She is keenly critical, because she is comparing theories and life—because her ideals are high and her requirements match her ideals. She is scornful, because she has not lived long enough to realize how easy it is to fail, and she has not learned to let mercy temper justice. She doubts because she is not able to adjust things which seem to conflict, and experience has not yet helped her find harmony in seeming discord.
She still loves a good time, and has it. Her ability as leader, manager, or organizer reveals itself quickly if opportunity is given. Her tendency toward introspection and self analysis often makes her unhappy, dissatisfied and restless. She longs unspeakably to find her work, to be sure she is in the right place in the great world. She needs patience, real sympathy, and understanding from those with whom she lives; to be led, not driven, by those who control her; positive teaching on the part of all who instruct her, concrete interests, social opportunities, and some one to love.
“What does the girl in her teens need?” has been asked these past few years, by fathers, mothers, and teachers of girls, with increasing desire to find a real answer. As yet, not enough thoughtful people have even attempted to meet the question to make us sure that we have a safe and universal answer. Yet we may be reasonably sure of a few things.
She needs love. But, comes the reply, we do love her. From the time when she “lengthens” her dresses and “does up” her hair, to twenty when we greet her as an equal and consult her about all things, we love her. Who could help it?
But she needs intelligent love, which is really sympathetic understanding and keen appreciation wisely expressed. And she needs, from thirteen to twenty, to be taught two things: to work and to play. The girl in her teens needs to be helped to realize her dreams in action.
She has the dreams, the hopes, desires and longings. We must furnish the opportunity to work them out into reality. Real, healthful, natural enthusiasms for all phases of life, she can furnish if she be a normally developed girl. The opportunity to express that enthusiastic abundance of life legitimately is ours to supply.

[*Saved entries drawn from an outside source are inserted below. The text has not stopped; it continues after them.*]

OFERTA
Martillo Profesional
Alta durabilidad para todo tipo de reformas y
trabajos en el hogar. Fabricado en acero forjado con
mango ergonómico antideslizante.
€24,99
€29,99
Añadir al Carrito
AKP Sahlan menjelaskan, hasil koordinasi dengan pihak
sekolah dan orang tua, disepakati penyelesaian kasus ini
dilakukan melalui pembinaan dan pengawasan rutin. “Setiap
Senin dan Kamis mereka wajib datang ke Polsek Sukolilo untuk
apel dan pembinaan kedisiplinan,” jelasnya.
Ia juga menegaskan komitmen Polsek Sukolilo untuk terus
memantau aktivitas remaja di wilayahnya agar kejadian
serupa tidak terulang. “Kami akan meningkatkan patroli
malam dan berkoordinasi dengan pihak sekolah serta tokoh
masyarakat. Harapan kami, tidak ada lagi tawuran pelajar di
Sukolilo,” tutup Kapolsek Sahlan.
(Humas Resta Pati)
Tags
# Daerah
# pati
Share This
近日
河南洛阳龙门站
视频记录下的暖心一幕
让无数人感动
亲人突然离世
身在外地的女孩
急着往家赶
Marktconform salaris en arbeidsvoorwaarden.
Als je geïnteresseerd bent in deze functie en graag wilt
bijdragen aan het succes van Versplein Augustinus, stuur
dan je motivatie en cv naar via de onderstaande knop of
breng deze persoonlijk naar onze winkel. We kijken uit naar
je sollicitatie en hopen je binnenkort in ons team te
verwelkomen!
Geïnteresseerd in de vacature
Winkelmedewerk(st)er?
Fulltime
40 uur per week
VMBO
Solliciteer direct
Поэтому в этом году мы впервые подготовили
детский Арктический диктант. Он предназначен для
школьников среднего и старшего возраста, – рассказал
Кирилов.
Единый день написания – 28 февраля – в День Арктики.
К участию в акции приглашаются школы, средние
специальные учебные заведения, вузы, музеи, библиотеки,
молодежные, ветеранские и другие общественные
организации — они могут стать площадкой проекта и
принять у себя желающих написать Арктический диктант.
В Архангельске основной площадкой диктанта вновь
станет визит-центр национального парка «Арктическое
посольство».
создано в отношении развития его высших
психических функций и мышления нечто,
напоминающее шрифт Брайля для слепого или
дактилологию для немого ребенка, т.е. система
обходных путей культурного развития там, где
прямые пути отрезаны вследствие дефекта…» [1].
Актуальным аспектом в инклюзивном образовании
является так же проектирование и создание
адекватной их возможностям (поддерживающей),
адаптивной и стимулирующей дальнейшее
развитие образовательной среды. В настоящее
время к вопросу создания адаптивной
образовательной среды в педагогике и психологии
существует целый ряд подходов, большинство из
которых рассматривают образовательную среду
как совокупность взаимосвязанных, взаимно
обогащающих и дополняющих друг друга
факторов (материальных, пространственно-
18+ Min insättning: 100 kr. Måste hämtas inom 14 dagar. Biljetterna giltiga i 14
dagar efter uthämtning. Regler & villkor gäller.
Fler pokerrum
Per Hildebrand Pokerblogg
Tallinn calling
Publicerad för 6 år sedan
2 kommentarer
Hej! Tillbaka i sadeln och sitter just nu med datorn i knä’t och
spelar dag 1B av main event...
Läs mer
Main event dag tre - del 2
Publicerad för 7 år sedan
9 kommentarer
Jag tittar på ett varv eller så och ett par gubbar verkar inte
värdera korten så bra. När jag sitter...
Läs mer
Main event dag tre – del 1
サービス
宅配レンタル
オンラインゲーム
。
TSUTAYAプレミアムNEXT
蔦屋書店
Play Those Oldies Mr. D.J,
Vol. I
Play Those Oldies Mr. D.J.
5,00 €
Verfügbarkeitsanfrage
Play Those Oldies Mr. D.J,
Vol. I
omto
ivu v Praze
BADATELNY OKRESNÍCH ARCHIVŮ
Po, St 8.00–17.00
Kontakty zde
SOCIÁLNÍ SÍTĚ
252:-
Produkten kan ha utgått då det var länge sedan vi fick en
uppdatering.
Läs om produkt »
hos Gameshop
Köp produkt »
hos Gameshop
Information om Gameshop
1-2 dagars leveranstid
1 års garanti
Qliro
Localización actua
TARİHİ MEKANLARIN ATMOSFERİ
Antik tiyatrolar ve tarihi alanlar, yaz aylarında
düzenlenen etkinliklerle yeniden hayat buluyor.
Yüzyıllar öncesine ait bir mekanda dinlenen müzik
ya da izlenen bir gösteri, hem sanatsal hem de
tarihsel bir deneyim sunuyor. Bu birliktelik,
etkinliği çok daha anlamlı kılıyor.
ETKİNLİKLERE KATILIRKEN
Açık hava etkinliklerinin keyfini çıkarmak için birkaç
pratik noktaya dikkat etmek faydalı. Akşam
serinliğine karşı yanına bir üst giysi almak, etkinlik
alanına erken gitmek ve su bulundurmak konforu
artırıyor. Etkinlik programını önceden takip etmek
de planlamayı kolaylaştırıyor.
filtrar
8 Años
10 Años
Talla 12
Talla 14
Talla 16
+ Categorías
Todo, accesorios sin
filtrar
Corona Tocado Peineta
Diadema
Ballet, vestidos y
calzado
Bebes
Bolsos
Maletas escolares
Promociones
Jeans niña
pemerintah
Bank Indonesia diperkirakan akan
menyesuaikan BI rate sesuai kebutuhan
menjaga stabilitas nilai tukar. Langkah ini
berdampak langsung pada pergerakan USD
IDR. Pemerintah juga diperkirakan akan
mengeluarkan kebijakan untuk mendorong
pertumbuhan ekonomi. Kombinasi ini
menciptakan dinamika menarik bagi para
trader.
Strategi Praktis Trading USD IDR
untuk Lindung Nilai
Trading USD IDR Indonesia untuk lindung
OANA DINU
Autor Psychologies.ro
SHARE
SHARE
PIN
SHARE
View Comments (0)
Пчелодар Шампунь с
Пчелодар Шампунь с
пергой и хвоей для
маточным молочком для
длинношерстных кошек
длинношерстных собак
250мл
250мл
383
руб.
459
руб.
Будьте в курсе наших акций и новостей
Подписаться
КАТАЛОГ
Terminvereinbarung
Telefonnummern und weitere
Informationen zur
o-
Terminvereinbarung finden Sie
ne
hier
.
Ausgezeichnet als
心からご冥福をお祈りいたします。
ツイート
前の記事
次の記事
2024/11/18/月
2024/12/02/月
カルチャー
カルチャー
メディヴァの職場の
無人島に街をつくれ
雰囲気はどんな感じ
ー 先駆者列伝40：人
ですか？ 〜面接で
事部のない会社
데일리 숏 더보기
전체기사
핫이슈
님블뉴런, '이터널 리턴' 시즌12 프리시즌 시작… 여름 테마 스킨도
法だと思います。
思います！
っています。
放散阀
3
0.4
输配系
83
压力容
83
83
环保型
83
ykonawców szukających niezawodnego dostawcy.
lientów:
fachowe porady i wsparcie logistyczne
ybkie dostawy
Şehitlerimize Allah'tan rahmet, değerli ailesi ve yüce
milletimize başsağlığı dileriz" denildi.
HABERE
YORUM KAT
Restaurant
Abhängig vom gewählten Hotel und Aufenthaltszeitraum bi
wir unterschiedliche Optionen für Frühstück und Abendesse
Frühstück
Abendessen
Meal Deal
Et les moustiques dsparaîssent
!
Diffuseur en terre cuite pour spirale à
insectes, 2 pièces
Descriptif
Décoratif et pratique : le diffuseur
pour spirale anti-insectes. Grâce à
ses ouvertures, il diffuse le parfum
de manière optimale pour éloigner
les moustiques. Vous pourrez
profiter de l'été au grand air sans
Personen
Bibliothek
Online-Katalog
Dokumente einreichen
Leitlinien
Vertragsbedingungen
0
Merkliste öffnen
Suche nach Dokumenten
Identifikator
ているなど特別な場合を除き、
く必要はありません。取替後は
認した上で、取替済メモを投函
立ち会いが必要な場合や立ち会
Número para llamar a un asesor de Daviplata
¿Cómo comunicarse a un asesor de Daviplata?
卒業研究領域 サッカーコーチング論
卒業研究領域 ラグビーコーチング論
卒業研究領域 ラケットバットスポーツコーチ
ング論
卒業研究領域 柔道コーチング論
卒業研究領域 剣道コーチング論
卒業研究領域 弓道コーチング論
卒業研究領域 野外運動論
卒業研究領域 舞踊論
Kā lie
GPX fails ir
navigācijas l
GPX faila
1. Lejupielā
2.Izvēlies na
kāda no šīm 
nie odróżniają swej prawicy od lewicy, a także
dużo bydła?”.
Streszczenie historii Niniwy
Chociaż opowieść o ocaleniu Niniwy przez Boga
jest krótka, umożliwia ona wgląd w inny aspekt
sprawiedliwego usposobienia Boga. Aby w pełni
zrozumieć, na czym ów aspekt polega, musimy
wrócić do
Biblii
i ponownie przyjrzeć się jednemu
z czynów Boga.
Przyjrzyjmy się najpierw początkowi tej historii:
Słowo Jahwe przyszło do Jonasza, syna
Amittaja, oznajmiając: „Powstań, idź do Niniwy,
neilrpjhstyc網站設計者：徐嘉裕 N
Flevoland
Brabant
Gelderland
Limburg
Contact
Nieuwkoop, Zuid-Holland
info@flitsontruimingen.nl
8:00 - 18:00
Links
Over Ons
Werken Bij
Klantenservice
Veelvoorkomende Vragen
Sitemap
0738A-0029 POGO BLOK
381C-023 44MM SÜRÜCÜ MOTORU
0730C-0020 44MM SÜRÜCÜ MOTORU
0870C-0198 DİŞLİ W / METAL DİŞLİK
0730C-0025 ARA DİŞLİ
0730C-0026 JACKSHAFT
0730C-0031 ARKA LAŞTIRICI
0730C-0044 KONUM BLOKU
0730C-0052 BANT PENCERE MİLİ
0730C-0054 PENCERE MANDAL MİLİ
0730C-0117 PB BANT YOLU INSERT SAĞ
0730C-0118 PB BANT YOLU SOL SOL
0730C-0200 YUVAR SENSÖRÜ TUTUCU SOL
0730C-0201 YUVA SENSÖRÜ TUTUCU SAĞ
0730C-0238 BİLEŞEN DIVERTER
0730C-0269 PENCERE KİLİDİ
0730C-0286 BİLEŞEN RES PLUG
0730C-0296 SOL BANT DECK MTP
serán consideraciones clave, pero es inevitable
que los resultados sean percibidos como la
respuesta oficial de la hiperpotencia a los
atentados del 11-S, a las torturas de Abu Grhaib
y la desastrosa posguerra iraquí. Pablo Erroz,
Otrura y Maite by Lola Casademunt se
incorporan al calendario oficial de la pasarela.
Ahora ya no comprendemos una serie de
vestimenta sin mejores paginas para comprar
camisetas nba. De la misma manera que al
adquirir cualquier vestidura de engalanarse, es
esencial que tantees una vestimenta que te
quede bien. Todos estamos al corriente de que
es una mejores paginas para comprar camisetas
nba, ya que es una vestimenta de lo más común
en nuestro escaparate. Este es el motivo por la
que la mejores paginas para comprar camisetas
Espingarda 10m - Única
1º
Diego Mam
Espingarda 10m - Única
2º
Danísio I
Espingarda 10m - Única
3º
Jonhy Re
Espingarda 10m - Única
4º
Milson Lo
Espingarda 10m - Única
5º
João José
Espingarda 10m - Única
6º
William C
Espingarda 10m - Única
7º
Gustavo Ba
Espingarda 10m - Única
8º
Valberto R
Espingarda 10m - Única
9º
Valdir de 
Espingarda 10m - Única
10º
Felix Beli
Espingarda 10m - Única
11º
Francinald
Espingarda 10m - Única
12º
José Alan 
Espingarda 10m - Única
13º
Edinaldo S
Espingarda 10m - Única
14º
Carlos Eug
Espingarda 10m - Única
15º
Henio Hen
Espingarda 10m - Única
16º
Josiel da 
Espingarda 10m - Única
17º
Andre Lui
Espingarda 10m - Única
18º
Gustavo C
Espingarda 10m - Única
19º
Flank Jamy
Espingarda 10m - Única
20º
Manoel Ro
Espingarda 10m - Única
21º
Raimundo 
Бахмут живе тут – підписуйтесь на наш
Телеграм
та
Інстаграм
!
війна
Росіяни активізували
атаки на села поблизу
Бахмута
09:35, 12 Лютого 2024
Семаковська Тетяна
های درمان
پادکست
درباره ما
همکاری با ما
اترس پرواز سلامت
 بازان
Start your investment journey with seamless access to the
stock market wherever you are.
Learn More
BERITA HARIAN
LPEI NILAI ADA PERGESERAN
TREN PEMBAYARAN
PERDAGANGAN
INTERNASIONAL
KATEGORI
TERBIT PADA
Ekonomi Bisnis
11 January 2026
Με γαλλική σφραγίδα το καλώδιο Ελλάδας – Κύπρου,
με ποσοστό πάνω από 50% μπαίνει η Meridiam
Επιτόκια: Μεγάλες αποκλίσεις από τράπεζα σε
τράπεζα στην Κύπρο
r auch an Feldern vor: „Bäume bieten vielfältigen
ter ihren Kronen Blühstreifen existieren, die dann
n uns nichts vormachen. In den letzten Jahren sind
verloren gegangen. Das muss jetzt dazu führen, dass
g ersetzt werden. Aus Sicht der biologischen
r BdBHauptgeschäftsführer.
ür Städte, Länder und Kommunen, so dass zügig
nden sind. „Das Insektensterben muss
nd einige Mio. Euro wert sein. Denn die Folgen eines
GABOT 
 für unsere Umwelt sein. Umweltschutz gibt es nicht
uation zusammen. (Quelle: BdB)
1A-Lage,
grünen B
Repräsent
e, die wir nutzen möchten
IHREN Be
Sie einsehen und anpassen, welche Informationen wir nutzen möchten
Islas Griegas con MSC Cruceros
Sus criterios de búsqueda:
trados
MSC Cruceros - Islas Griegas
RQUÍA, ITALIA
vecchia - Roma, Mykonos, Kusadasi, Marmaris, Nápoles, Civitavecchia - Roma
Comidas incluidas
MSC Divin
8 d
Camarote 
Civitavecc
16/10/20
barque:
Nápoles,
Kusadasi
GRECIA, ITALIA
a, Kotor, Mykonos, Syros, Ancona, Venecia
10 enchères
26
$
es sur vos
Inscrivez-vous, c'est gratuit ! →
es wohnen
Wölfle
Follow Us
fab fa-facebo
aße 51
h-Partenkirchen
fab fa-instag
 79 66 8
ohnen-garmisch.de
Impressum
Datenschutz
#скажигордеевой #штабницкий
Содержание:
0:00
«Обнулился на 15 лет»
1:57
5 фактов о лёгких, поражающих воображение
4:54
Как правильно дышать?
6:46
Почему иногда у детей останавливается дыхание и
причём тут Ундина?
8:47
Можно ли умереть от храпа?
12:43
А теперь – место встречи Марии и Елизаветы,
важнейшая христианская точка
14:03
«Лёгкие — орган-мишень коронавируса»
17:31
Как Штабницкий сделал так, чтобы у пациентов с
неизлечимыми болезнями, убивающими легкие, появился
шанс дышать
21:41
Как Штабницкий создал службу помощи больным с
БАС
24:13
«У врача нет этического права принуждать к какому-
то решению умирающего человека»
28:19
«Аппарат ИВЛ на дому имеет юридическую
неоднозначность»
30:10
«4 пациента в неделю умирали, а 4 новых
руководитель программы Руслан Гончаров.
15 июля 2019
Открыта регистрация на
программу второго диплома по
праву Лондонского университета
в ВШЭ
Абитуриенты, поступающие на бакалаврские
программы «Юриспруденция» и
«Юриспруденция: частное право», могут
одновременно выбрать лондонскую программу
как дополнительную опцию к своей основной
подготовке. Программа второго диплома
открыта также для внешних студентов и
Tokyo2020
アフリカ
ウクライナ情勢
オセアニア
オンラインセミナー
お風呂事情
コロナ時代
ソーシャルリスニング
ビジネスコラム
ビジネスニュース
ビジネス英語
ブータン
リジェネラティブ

It sometimes seems as if Shakespeare must have been thinking of the adolescent period of life when he said:
“There is a tide in the affairs of men,
Which taken at the flood leads on to fortune,
Omitted, all the voyage of their life
Is bound in shallows and in miseries.”
The teen age is the period where the battle for an honest, clean, pure, righteous type of manhood and womanhood must be waged and won. Having realized this, it now remains for us to bend all our energies and summon all our skill to meet the task.